Source material Start Marker

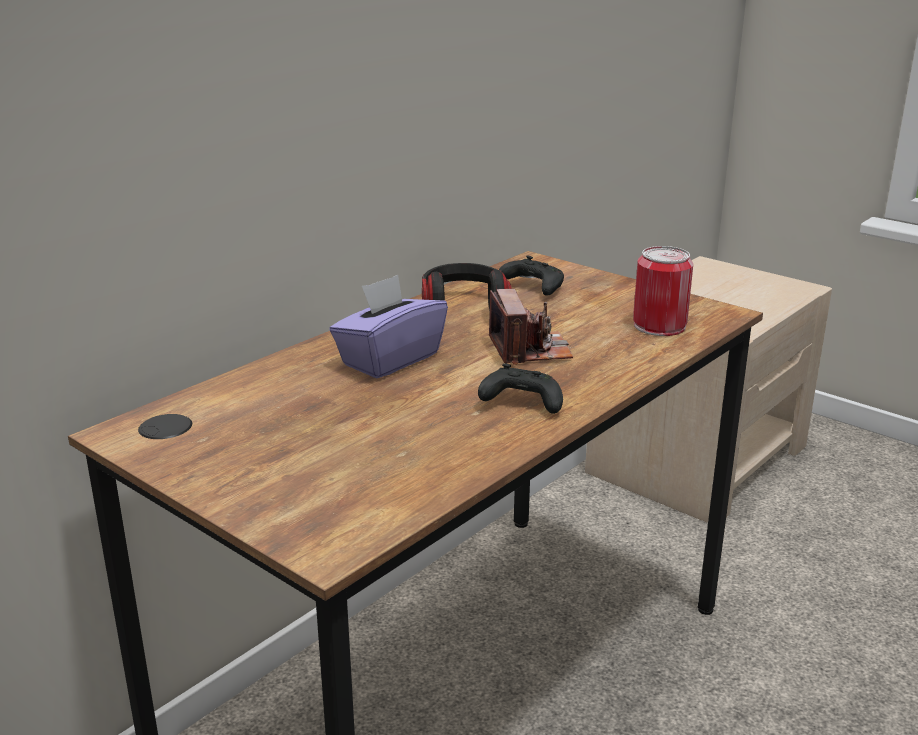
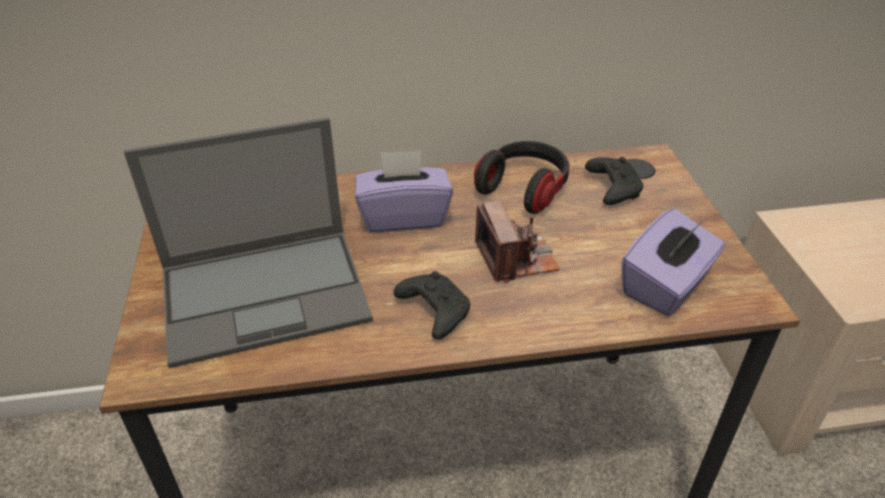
camera: 40 degrees right, 15 degrees up
camera [489,289,573,365] -> camera turned 45 degrees counterclockwise [475,201,560,283]
can [633,246,693,336] -> purple tissue box [622,209,725,316]
none -> laptop [124,117,373,368]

Source material End Marker

● About this exercise
Leave the pictures out and output all of the data verbatim.

● Exercise solution
camera: 40 degrees right, 15 degrees up
camera [489,289,573,365] -> camera turned 45 degrees counterclockwise [475,201,560,283]
can [633,246,693,336] -> purple tissue box [622,209,725,316]
none -> laptop [124,117,373,368]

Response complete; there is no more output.